PASSAGE SHOWN
%%

This physical representation of the Pythagorean theorem, which states that the sum of the squares of the sides of a right triangle is equal to the square of the hypotenuse. Or you can just look at the pretty picture.
An expanding visual of the Fibonacci Spiral. I’m obsessed with the Fibonacci spiral and draw it on graph paper every chance I get. Fibonacci, golden, and other logarithmic spirals are beautiful and found many places in nature: galaxies, hurricanes, nautilus shells, pineapples, pine cones. Even apart from finding them in creation, I just can’t get over the numerical beauty of these spirals.
Andy Stanley’s N Commandments. We listened to some of his sermons on our long travels. Our kids are old enough now to really pay attention to a podcast and even to find it interesting. They really enjoyed the way Andy tells a story, and we had some good discussions afterward. I’m realizing that my kids are growing up and craving higher-level thinking about the Bible. Time to take it to the next level, I guess.
Why I’m Grateful for My Anxiety by Heather Caliri. A life-giving post on how the struggles we think are so bad for us can actually guide us.
Where’s God in the Maze of Life by Katrina Ryder. Katrina strikes again with something fresh and original, which, I’ve gotta admit, is hard to come by these days. (And if you’re a writer who needs an editor, Katrina is now freelance editing. Let me know if you want her contact info.)
Same Same, Thankfully by Katie Kleinjung. I cannot tell you how much I loved this guest post on A Life Overseas. (“Same same, but different” is a common phrase in Cambodia and Thailand.) Katie is both funny and piercing.

%%

PROVIDED DATA
%%

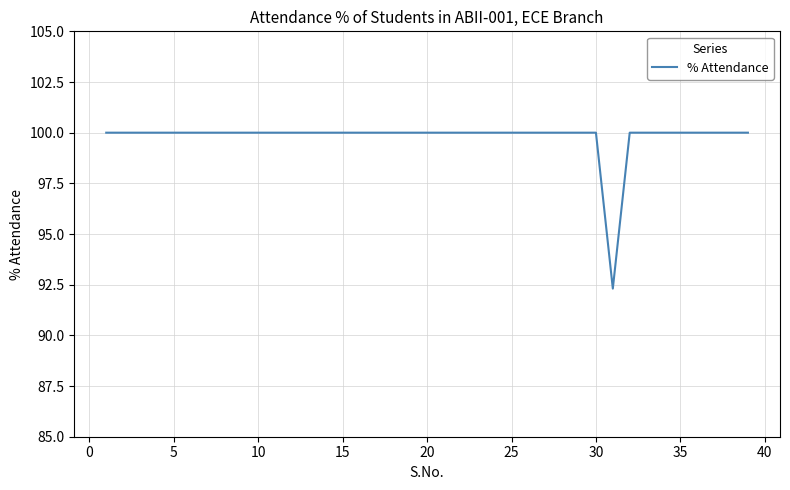

What is the maximum value shown in the chart?

100.0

%%

EXERCISES
(1) In the link roundup, which phrase is called common in Cambodia and Thailand?
(2) For each statement, answer yes or no according to the link roundup, and quote the words that decide it.
(a) The writer draws the Fibonacci spiral on graph paper whenever possible.
(b) The writer's kids found Andy Stanley's sermons dull.
(c) Katrina Ryder now does freelance editing.

RESULTS FOR EACH TASK
(1) "Same same, but different."

(2)
(a) Yes: "draw it on graph paper every chance I get."
(b) No: "They really enjoyed the way Andy tells a story."
(c) Yes: "Katrina is now freelance editing."